Designing Federated Execution Workflow Engine

Whilst event-driven distributed execution workflow engine works internally within the organization- managing the smooth execution of workflow that is triggered by internal/external events; federated workflow engine provides extension to the outside world - a framework for managing open innovation and integration with the customers especially in the “e” sphere. The key objective is to integrate and develop a solid handshake with customers without necessarily cannibalizing existing core application systems, i.e. to provide another layer of integration using collaborative workflow engine.

Achieving cost leadership is the main focus of event-driven distributed execution workflow engine guarding the business against threats of increasing cost while always looking at the opportunity to reduce cost.

The main focus of federated execution workflow engine, on the other hand, is to achieve product/services differentiation and/or push for innovative customer integration through e-business, tracking and capturing customer knowledge at every event execution.

The key in designing federated execution workflow engine is to be able to document and track down customer knowledge assets by product line or market segment and identify key influencers. The workflow engine defines the events on how you acquire, retain, grow, migrate, or even how you have lost existing customers – each event defines a certain role required to act decisively based on available real-time information.

You retain existing customers and acquire more by attracting them to co-design and co-create collaborative platform that opens the door for the company to obtain and capture customer knowledge and make them accessible across the enterprise (a federated workflow layer just above your existing core applications and your customer’s application systems).

Mass customization of products/services through configuration management, integration with customer’s existing products/services and collaboration with ancillary services are ground breaking technological innovation that presents unlimited opportunity to the business. A complete and integrated document management, records management, emails management and workflow management solutions necessary to elevate your business to the next level of competition.

Conclusion

Knowledge is situated in the activities of people. You cannot simply gather all the documents in your company and put them all in a repository without losing their contexts, in the same way that a particular activity cannot be interpreted in isolation without having to refer and relate it to other events or activities that came before it.
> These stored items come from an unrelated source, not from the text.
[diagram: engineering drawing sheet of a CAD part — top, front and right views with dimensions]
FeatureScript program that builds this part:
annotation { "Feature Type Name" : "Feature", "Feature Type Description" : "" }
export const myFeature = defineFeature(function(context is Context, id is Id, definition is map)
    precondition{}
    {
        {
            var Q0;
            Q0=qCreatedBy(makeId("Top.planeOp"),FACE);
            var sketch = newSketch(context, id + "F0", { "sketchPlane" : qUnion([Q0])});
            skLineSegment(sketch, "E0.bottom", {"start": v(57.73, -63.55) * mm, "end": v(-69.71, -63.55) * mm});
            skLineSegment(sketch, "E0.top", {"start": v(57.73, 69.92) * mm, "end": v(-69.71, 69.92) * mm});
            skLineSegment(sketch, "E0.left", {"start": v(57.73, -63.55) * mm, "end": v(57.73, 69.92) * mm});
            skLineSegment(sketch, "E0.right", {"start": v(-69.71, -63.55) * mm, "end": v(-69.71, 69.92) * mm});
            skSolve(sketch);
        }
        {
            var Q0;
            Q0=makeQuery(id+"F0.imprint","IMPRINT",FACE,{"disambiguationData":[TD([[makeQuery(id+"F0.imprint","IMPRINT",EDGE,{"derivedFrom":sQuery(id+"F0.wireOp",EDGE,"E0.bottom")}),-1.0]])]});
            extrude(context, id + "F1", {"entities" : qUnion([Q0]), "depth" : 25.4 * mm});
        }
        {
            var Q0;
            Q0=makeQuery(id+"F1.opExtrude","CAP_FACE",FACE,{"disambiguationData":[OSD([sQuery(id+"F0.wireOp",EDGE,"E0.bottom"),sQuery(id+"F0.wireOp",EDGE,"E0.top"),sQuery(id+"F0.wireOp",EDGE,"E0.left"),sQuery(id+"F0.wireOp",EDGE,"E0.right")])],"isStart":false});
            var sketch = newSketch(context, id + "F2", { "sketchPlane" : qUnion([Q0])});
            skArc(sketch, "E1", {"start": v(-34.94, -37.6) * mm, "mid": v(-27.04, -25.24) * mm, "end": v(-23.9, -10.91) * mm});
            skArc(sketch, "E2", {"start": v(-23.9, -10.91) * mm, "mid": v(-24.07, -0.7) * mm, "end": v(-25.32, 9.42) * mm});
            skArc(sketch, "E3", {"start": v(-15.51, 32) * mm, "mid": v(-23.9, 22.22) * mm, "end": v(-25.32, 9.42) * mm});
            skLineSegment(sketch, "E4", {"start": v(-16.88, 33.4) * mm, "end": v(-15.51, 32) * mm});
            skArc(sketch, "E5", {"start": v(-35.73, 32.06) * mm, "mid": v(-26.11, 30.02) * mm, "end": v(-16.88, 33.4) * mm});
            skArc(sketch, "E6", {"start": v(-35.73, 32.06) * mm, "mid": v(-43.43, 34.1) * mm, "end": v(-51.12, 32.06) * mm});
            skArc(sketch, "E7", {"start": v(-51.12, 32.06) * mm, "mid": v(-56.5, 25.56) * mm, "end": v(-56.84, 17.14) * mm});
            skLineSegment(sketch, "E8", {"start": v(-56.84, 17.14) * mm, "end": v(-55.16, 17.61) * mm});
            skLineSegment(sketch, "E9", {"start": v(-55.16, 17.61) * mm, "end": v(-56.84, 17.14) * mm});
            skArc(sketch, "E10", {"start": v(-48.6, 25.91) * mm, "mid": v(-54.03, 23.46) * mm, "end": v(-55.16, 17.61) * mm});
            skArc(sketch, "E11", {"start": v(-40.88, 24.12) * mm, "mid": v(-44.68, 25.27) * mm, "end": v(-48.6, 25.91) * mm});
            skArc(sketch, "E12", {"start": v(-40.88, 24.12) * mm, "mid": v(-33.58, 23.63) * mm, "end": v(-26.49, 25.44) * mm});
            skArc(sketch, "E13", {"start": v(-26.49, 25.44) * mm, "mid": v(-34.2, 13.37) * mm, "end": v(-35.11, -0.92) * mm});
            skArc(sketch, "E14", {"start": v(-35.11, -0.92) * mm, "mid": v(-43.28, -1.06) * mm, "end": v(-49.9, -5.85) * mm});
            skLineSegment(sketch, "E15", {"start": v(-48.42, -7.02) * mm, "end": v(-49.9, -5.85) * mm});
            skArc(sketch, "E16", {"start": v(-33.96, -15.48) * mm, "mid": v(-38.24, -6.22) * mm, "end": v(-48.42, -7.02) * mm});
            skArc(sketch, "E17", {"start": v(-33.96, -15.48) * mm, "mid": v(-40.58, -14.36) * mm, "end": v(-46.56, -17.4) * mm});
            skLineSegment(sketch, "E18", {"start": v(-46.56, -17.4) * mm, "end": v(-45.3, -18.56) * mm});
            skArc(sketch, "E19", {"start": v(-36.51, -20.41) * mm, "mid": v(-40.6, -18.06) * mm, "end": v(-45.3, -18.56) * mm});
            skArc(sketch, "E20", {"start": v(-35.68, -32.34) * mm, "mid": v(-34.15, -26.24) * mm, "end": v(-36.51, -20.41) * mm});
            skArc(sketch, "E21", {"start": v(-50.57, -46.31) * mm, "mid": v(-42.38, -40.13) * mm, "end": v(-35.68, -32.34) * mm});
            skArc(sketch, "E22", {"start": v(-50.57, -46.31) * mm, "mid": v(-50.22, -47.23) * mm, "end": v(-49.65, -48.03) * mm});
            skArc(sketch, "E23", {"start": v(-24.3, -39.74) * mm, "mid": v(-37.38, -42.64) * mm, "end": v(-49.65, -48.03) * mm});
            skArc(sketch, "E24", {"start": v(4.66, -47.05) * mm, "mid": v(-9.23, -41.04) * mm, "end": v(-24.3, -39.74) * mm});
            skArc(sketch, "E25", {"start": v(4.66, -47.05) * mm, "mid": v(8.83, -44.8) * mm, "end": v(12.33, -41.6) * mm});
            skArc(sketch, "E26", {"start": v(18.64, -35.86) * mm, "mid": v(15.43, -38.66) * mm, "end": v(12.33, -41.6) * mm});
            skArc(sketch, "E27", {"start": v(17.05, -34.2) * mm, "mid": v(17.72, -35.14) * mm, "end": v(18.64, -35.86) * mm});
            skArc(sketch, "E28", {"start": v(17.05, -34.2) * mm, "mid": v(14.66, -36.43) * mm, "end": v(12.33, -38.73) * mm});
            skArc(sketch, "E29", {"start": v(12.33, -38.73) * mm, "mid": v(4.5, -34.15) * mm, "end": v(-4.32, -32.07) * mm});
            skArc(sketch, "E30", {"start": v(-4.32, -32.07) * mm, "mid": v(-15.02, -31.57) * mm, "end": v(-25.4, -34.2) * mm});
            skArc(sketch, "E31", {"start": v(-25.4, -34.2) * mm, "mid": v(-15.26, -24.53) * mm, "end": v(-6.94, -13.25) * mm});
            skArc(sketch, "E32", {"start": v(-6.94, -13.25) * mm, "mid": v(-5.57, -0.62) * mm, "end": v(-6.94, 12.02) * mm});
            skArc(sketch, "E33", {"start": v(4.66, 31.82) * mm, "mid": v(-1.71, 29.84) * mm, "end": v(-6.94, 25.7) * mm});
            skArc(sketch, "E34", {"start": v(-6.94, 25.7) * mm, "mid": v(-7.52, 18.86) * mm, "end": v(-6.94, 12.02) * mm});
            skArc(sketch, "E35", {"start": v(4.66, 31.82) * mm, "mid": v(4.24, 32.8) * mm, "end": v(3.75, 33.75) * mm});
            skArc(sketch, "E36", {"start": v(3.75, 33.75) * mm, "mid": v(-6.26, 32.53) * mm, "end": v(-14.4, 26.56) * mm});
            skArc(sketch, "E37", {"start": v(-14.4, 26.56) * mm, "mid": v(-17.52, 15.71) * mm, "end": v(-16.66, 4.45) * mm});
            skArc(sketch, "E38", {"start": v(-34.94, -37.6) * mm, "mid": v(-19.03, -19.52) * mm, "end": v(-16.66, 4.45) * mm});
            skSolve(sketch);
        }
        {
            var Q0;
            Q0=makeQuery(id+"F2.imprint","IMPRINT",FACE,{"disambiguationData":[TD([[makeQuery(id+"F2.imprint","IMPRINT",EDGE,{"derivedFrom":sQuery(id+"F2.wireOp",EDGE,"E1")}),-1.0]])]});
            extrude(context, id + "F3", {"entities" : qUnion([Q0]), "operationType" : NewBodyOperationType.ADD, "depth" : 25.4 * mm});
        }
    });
It is only by linking information to the activity that triggers its creation and tracking it through the workflow engine that you preserve its context and enables knowledge to travel through the organizational memory at light speed.

Designing organizational memory using integrated workflow with document management system software requires the following criteria for success:

1. It must be driven by business process reengineering and/or continuous improvement, and innovative use of technology.

2. It must have both end-user and management buy-in. Project implementation using proven methodology such as the Six Sigma quality management program/problem solving methodology is the best approach to any knowledge management initiatives.

3. Must impact bottom-line value such as productivity improvement, cost savings, increase revenues, product enhancements, improved customer service, and quality of service.

Knowledge is actionable information. Information sources such as documents, physical records, databases, emails, web-published materials and informal group discussions must be captured and stored in the organizational memory along with the events the triggered its creation and re-use.

The second generation of KM initiatives now focuses on workflow engines as a way to reduce the stickiness of knowledge in business processes thereby enabling knowledge to flow across the organization just as RAM chips operates at light speed.
This trend in KM initiatives defines the next level of competition that rests in the ability of global companies to implement workflow execution models in all their branches worldwide simultaneously and synchronously.